Later, financial considerations were the greatest difficulty, for the inheritances of these photographers were preserved in Western Europe and America, so for Hungarian museums it was very hard to raise funds to purchase such pictures.

Brassai – Matisse with His Model, Paris, 1939

Fortunately, in recent decades tremendous advances have been made in this case. It was primarily the two greatest Hungarian photo collections, that of the Hungarian National Museum and the Museum of Hungarian Photography in Kecskemét, fighting heroically for its survival, which significantly enriched its material from the photos of the five. So over the last one and half decade in Budapest and in some other Hungarian towns they could organize some large-scale exhibitions dedicated to their oeuvre.

Some of the most important exhibitions:
• Károly Kincses: Photographers – made in Hungary. Those who left and those who stayed. Hungarian Museum of Photography, 1998
• Brassai: Ludwig Museum, December 2000 – January 2001
• Robert Capa: Hungarian National Museum, March 2009; Ludwig Museum, July-October 2009
• André Kertész: Hungarian National Museum, September-December 2011
• László Moholy-Nagy: Ludwig Museum, June-September 2011
• Martin Munkácsi: Ludwig Museum, October 2010 - January 2011

André Kertész – Café du Dome, Paris, 1925

2 comentarios:

walter dijo...

I left "Eyewitness" feeling I had missed something that everyone else could see. Rather than seeing that moment of perfect harmony, 'reality' captured, I saw artifice in some of the pictures. Capa's award winning "Death of a Loyalist Militiaman" didn't and doesn't look right to me, and on looking it up I see there's an argument that it was contrived. Likewise the wedge of smoke trickling from the mouth of Lajos Tihanyi seems unnatural in that standing pose - seated, during a pause in conversation, maybe. But I like Capa's 1942 picture of the Welsh miner, probably because I think the miner has got the measure of Capa and resists the manipulation. But, I confess to being unschooled, and thank you for making me think about what I saw.

Studiolum dijo...

I think your feelings did not deceive you. “Perfect harmony” and “reality captured”, as far as I understand, were but an ideal aimed by these avant-garde photographers and formulated by Cartier-Bresson. The way to elaborate this ideal as a working model necessarily led through experiences and half-successful results until the method was controlled in such a way that even the artificial (but indispensable) concept seemed completely natural (which is the final aim of all visual arts). Many of the photos on this exhibition are not “good” in this sense, and you have touched exactly the two ones which seem specifically artificial.

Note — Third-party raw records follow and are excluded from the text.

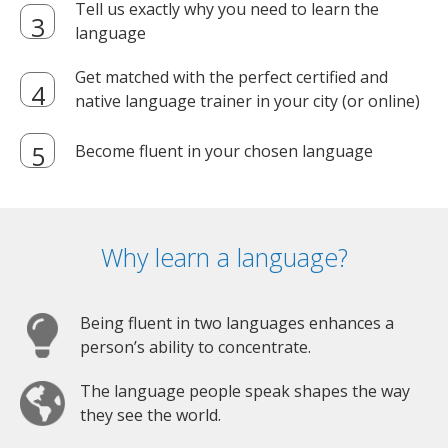
Tell us exactly why you need to learn the
language
Get matched with the perfect certified and
native language trainer in your city (or online)
Become fluent in your chosen language
Why learn a language?
Being fluent in two languages enhances a
person’s ability to concentrate.
The language people speak shapes the way
they see the world.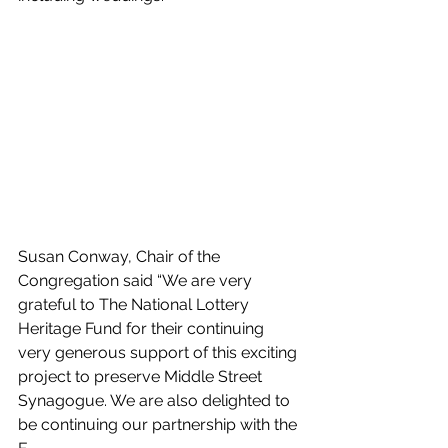
Susan Conway, Chair of the 
Congregation said “We are very 
grateful to The National Lottery 
Heritage Fund for their continuing 
very generous support of this exciting 
project to preserve Middle Street 
Synagogue. We are also delighted to 
be continuing our partnership with the 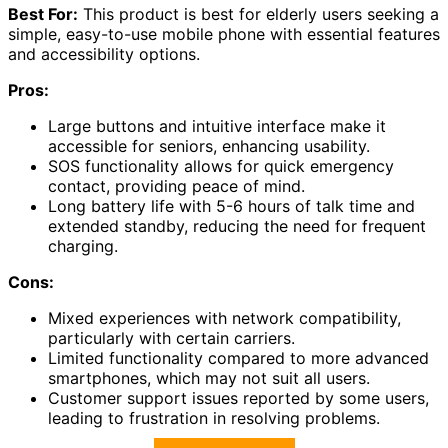
Best For:
This product is best for elderly users seeking a
simple, easy-to-use mobile phone with essential features
and accessibility options.
Pros:
Large buttons and intuitive interface make it
accessible for seniors, enhancing usability.
SOS functionality allows for quick emergency
contact, providing peace of mind.
Long battery life with 5-6 hours of talk time and
extended standby, reducing the need for frequent
charging.
Cons:
Mixed experiences with network compatibility,
particularly with certain carriers.
Limited functionality compared to more advanced
smartphones, which may not suit all users.
Customer support issues reported by some users,
leading to frustration in resolving problems.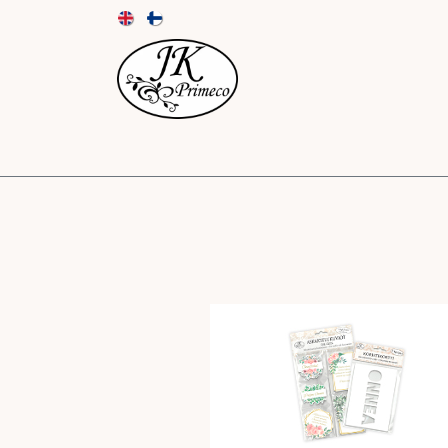
NEW
CARDS AND ENVELOPES
PAPER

But even the artificial ones are documents of the elaboration of this way (and this is an important aspect which, in my opinion, is not stressed enough in the catalog), while a number of others by the same authors already prove that it was a right way which finally led to the desired aim.

BTW, it seems to me that he organizers selected the exhibited pictures not primarily for their aesthetic but rather documentary value – this may also be a reason of unsatisfaction. The catalog of a similar exhibition in Hungary in 1998, mentioned at the end of the post, shows a somewhat equilibrated and attractive picture. I will try to present it later.